We don’t need another bridge, we don’t need more traffic pollution, has anyone been to Leytonstone and had a look at the way road developments have destroyed things there? We don’t need the arrogant architects, what we do need is communities, creativity, engagement and places where people can afford to live and work and be part of that community they’ve helped build in a build in a beautifully organic way. Has anyone who lived or worked around here before the Olympic gained anything out of the legacy? (sw)
Today the Save Hackney Wick campaigners went to City Hall…. “WE WENT TO CITY HALL and with esteemed London Assembly members from all political parties and Tower Hamlets representatives by our side, we handed over a 10 000 strong Petition”. Here’s today’s press release in full, you can also view via this link
Community Campaign, London Assembly Members, Borough Council, and Experts Call upon Sadiq Khan to Halt Destructive London Legacy Development Corporation Plans
Today the Save Hackney Wick campaign handed a 10 000-strong petition to City Hall opposing plans by London Legacy Development Corporation to destroy a heritage-class Asset Of Community Value in Fish Island – displacing a creative community to pave the way for 2 bridges which would enable all modes road traffic to pass through a popular Conservation Area.
The Save Hackney Wick campaign is supported by a Cross-Party Coalition of London Assembly members pressing Mayor of London Sadiq Khan to rethink the demolition plans penned to start Monday January 29th
Many of the cross-party coalition were present for the handover representing all 4 main historical parties, including; Caroline Russell AM (Green) Andrew Boff AM (Con) Caroline Pidgeon AM (Lib Dem) Nicky Gavron AM (Lab), Navin Shah AM (Lab).
Tower Hamlets Council Mayor John Biggs, who has also strongly objected to the plans alongside his councillors and Tower Hamlets Labour Party, was represented by Tower Hamlets Councillor Rachel Blake
– After previous objections in which he referred to the H16 bridge as “unnecessary and should not go ahead”, Mayor John Biggs and Bow East Councillors wrote unified fresh objections last week to London’s Deputy Mayor for Transport on the subject of the “2 bridges on Fish Island which we do not believe are needed and we believe will damage the neighbourhood – because of increased congestion and poorer air quality”
– The extensive letter, which calls for a “meaningful review” and clarifies his aim to “suspend the proposals”, can be found HERE.
The campaign has also remarkably found support from the 2003 DCLG expert Ralph Ward who originally instructed the drawing of the plan.
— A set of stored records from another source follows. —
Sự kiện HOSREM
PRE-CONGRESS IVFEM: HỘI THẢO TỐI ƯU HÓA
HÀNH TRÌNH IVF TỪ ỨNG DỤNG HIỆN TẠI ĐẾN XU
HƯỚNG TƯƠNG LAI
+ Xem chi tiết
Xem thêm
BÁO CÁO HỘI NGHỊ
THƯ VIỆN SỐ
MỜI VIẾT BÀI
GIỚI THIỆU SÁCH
Mr Ward has said that the original plans were only “provisional” and in reference to the H16 bridge threatening Vittoria Wharf has stated “The position today reinforces my view that a further bridge is unnecessary and a waste of money” and “The project just doesn’t stack up.”
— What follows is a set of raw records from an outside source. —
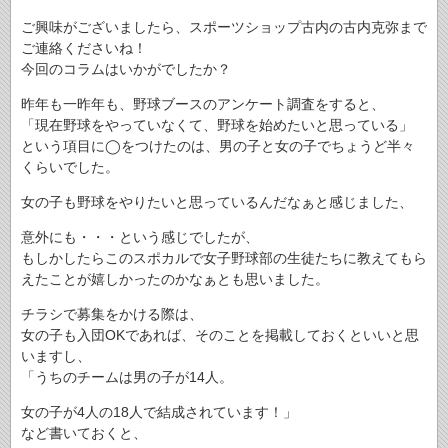
ご興味がございましたら、スポーツショップ古内の古内克弥まで
ご連絡くださいね！
今回のコラムはいかがでしたか？
昨年も一昨年も、野球ブースのアンケート調査をすると、
「現在野球をやっていなくて、野球を始めたいと思っている」
という項目に◯をつけたのは、男の子と女の子でちょうど半々
くらいでした。
女の子も野球をやりたいと思っているんだなぁと感じました、
意外にも・・・という感じでしたが、
もしかしたらこのスポカルで女子野球部の生徒たちに教えてもら
えたことが嬉しかったのかなぁとも思いました。
チラシで募集をかける際は、
女の子も入団OKであれば、そのことを掲載しておくといいと思
いますし、
「うちのチームは男の子が14人。
女の子が4人の18人で結成されています！」
など書いておくと、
Similar expert views opposing the plans come from esteemed Industrial Archaeologist Malcolm Tucker, whose knowledge in the field of heritage value buildings has been described as ‘Formidable’ by Historic England. Tucker’s 2014 analysis of the building concluded:
“The buildings are of high quality and incorporate a variety of features of particular interest. They deserve to be included in the proposed conservation area extension and to be added to the Local List.”
Interestingly The Save Hackney Wick Campaign even found hidden analysis documents by LLDC itself, which the corporation neglected to reveal to Mayor of London Sadiq Khan.
LLDC’s own conclusion on the H16 bridge stated:
“The design fails to provide any meaningful public realm that would could take advantage of new pedestrian flows to help create a sense of vitality and vibrancy in the immediate area and does not stitch into the street network of Hackney Wick and Fish Island”
– LLDC H16 Feasibility Study April 2014
Save Hackney Wick campaign has also highlighted misleading comments by the LLDC who told the GLA’s Regeneration committee “The numbers will speak for themselves in terms of the community in the round…. there is overwhelming support for what we do”(LLDC Jan 2017)
The statement conflicts strongly with findings of a Nov 2016 independent survey of 549 local residents and businesses by the Save Hackney Wick campaign which found 98.3% opposition and LLDC have since failed to show any evidence supporting their statements to the GLA.
With a planned spend on the bridges estimated by some to fall between £10m-£20m, at a time where austerity cuts have meant well-documented pressure on public services such as local
emergency services in the NHS – and on the day of the Mayoral Budget meeting – many are calling on Sadiq Khan to suspend this plan and put the taxpayers money to better use, especially in light of his commitment to the creative industries, healthy streets, and heritage-led renewal.